In Sorvegliare e punire (1975) e nella Volontà di sapere (1976) è affrontata l’analisi di una microfisica del potere, in cui questo non viene concepito come un’istanza centralizzante, ma come un insieme pluralizzato di relazioni, che trae forza, più che dalla repressione diretta, da meccanismi di censura e di gratificazione, che si valgono della complicità dei sottoposti e si identificano con lo stesso prodursi storico-sociale della verità. Il potere sorveglia, punisce, segrega, criminalizza, non irradiandosi da un’unica testa, ma lavorando al dettaglio, in modo microfisico; non è sopra, ma dentro la società, si insinua attraverso la disciplina e la sessualità nel corpo dei singoli; non è basato sulla pura repressione, sulla proibizione, sull’ideologia e sulla falsa coscienza; la verità non è al di fuori del potere, né senza potere ogni società ha il suo regime di verità. Nel XVIII secolo si verifica la sostituzione progressiva di una pena incorporea, che agisca più sull’anima rispetto alla somministrazione del dolore (tortura, forme del supplizio). Nell’economia dei diritti sospesi tutto un esercito di tecnici danno cambio al boia. Il carcerario naturalizza il potere legale di punire, come legalizza il potere tecnico di disciplinare.

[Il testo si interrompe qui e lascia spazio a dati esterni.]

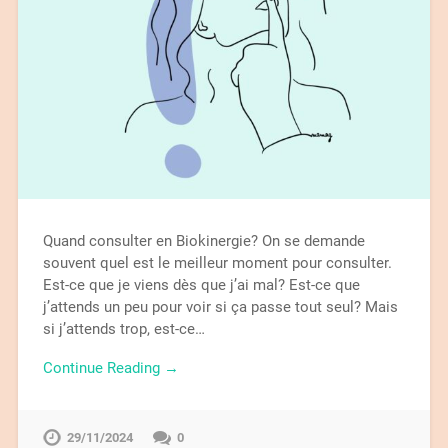
Quand consulter en Biokinergie? On se demande
souvent quel est le meilleur moment pour consulter.
Est-ce que je viens dès que j’ai mal? Est-ce que
j’attends un peu pour voir si ça passe tout seul? Mais
si j’attends trop, est-ce…
Continue Reading →
29/11/2024
0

Il Panopticon è una macchina per dissociare la coppia vedere-essere visti: alla periferia sta una costruzione ad anello, al centro una torre tagliata da larghe finestre; nell’anello periferico si è totalmente visti, senza mai vedere; nella torre centrale si vede tutto, senza mai essere visti. Nella Volontà di sapere il potere elettrizza il corpo e lo trasforma in un problema continuamente discusso. Il corpo è avvolto nelle spirali perpetue del potere e del piacere.

Nell’Uso dei piaceri e la cura di sé (1984) si presenta l’articolazione che si produce tra repressione del comportamento sessuale e confessione. Nel mondo antico pagano e cristiano il singolo ricorreva alla cura di sé, come legislatore della propria vita (ideale del saggio stoico d’età romana), in una specie di estetica dell’esistenza. Era un lavoro condotto da ciascuno su di sé, anche nel godimento dei piaceri. Col monachesimo si sviluppò un corpo di tecniche per costringere la carne a confessare i suoi peccati. IL cristiano ha la necessità di sondarsi per sapere chi è, dicendo agli altri gli errori porta testimonianza contro di sé. Postumo esce nel 1988 Tecnologie del sé, quale studio dei dispositivi teologici e giuridici incentrati sul rituale della confessione.

Lezione finale: il potere è oggi onnipervasivo, opera sui particolari, onde la necessità di scardinarlo; è una battaglia sul terreno accidentato e discontinuo dei focolai di insubordinazione, quella che si svolge, una guerra silenziosa che pervade il corpo sociale.